Exercise instructions:
a – Write out the stretch of the travel passage from "A very busy" through "on the road.".
b – In the travel passage, what style of building is the Whitefish train station?

Passage for review:

______________________________

From here north there won’t be much.  We expect good stores in Cranbrook, if we go there.  But otherwise it’s just small stores with often limited supples.  So for resupply this is likely to be our opportunity to stock up for some time.


June 5 - Second day of sunshine, yeah!


A very busy 4 lane highway connects Kalispell with Whitefish.  It’s only a mere 14 miles up the road, but the town is like a whole different world.


Whitefish is the yuppie town of northern Montana.  Back in the 80s a whole bunch of Californians moved there, raising the property prices and bringing in a different kind of atmosphere.  It’s a much more relaxed town and bikers are accepted as a matter of fact.  You at least get some respect on the road.


Whitefish has a lovely old train station.  Back in the late 1800s and early 1900s this was one of the train stations that would get you into Glacier National Park.  Hence it’s a beautiful half timbered style building.  It actually is still in use as you can buy tickets to Glacier and other points if you desire.

______________________________

Given material:
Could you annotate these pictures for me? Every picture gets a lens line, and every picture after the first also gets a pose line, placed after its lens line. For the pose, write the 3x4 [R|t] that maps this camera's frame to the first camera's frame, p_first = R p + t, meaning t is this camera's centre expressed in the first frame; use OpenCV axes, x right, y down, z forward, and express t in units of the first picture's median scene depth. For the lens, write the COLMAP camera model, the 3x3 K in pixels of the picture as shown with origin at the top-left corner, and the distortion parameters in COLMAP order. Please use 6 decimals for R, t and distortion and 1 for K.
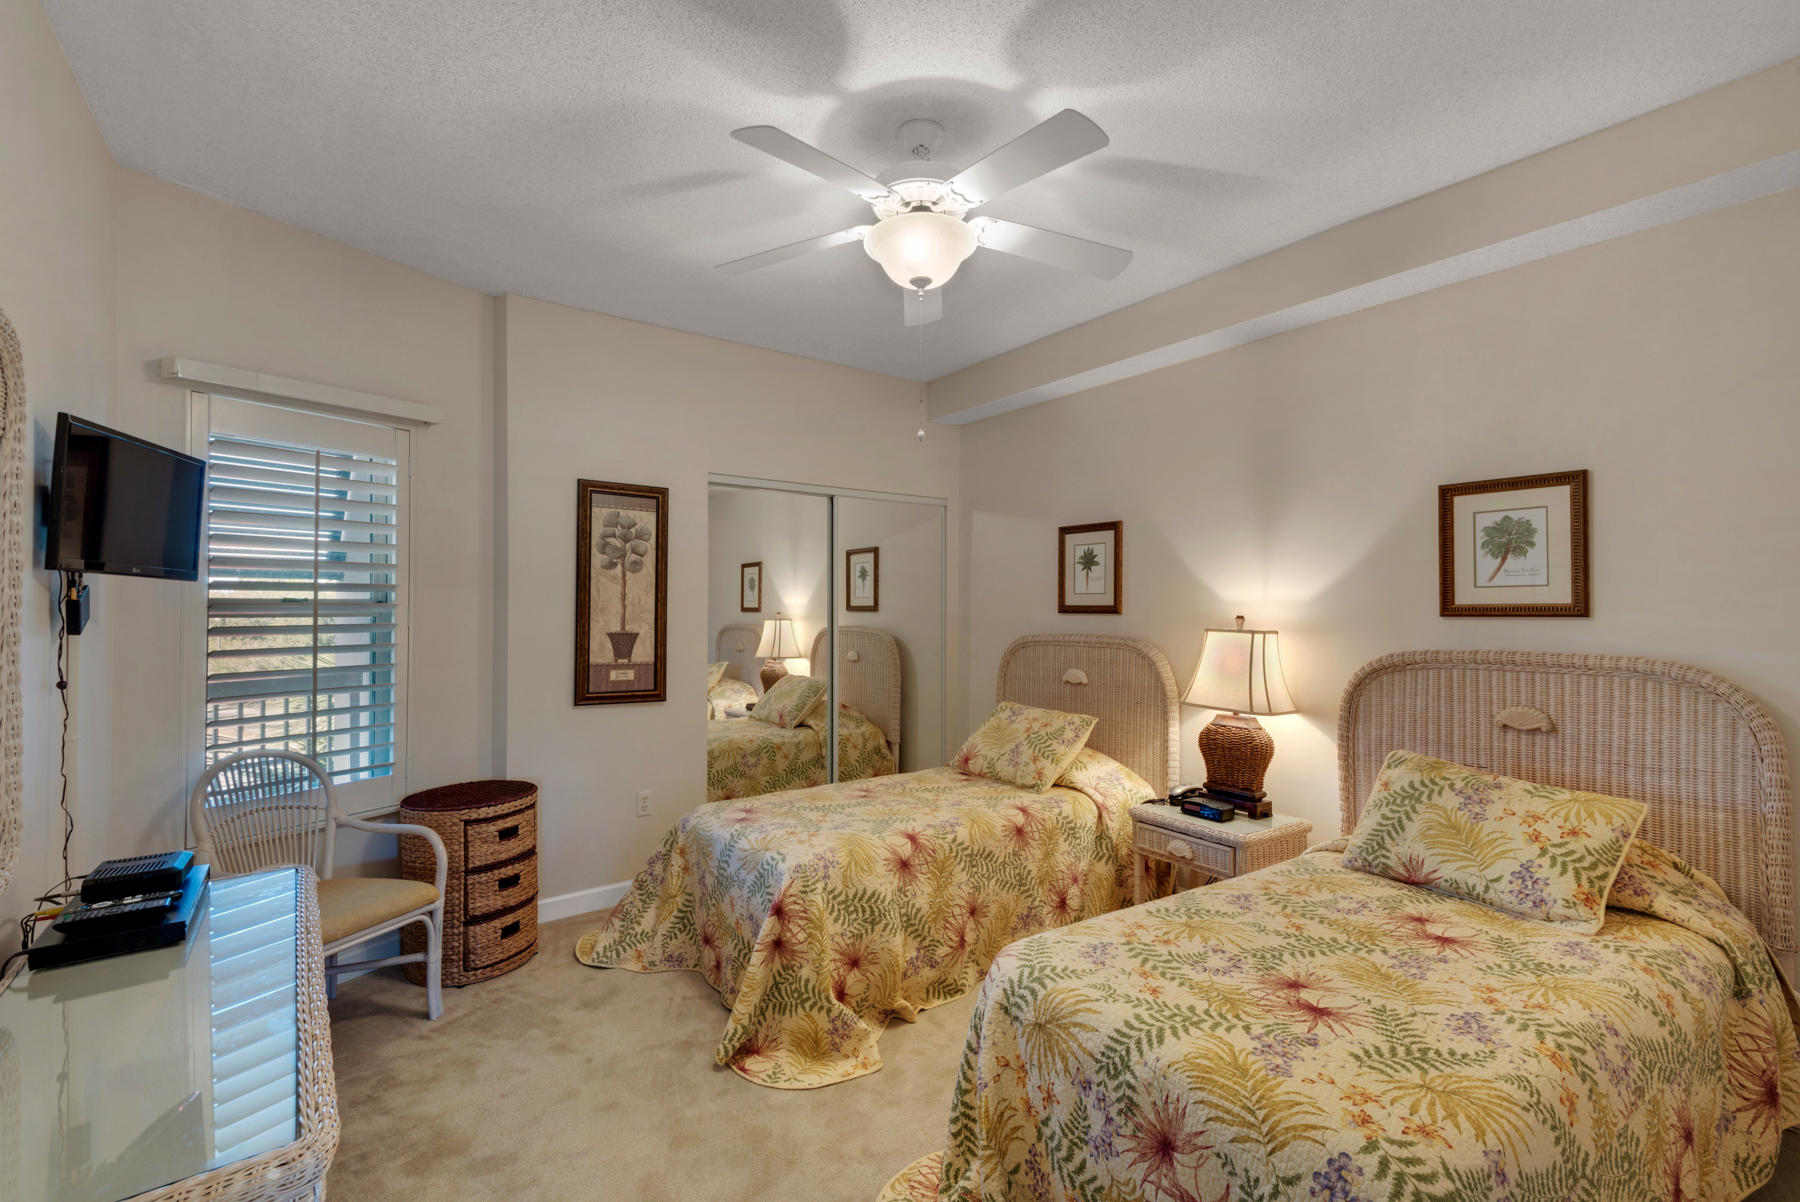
lens RADIAL K [[820.9, 0, 900.0], [0, 820.9, 601.0], [0, 0, 1]] dist [0.055597, -0.036687]
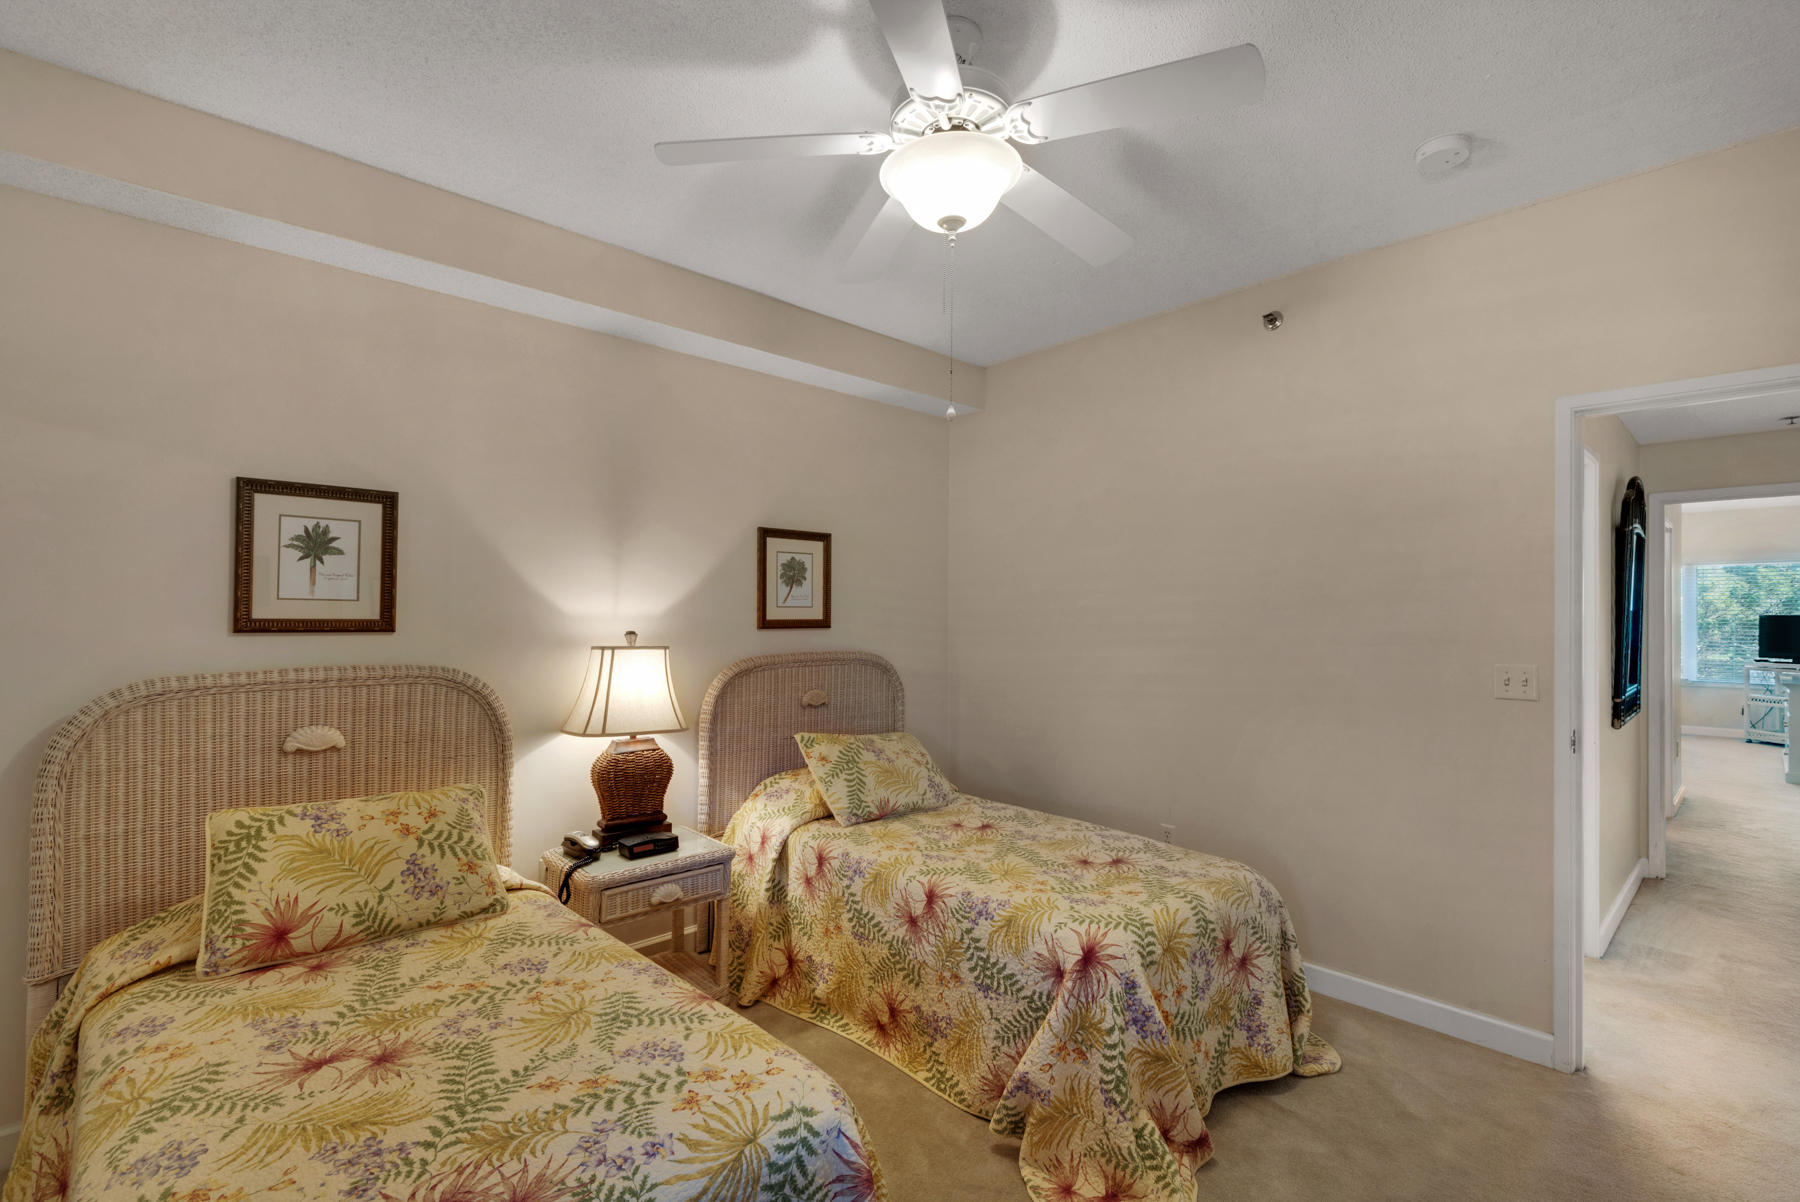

______________________________

Numbered answers:
a –
A very busy 4 lane highway connects Kalispell with Whitefish.  It’s only a mere 14 miles up the road, but the town is like a whole different world.


Whitefish is the yuppie town of northern Montana.  Back in the 80s a whole bunch of Californians moved there, raising the property prices and bringing in a different kind of atmosphere.  It’s a much more relaxed town and bikers are accepted as a matter of fact.  You at least get some respect on the road.

b – It is a beautiful half-timbered style building.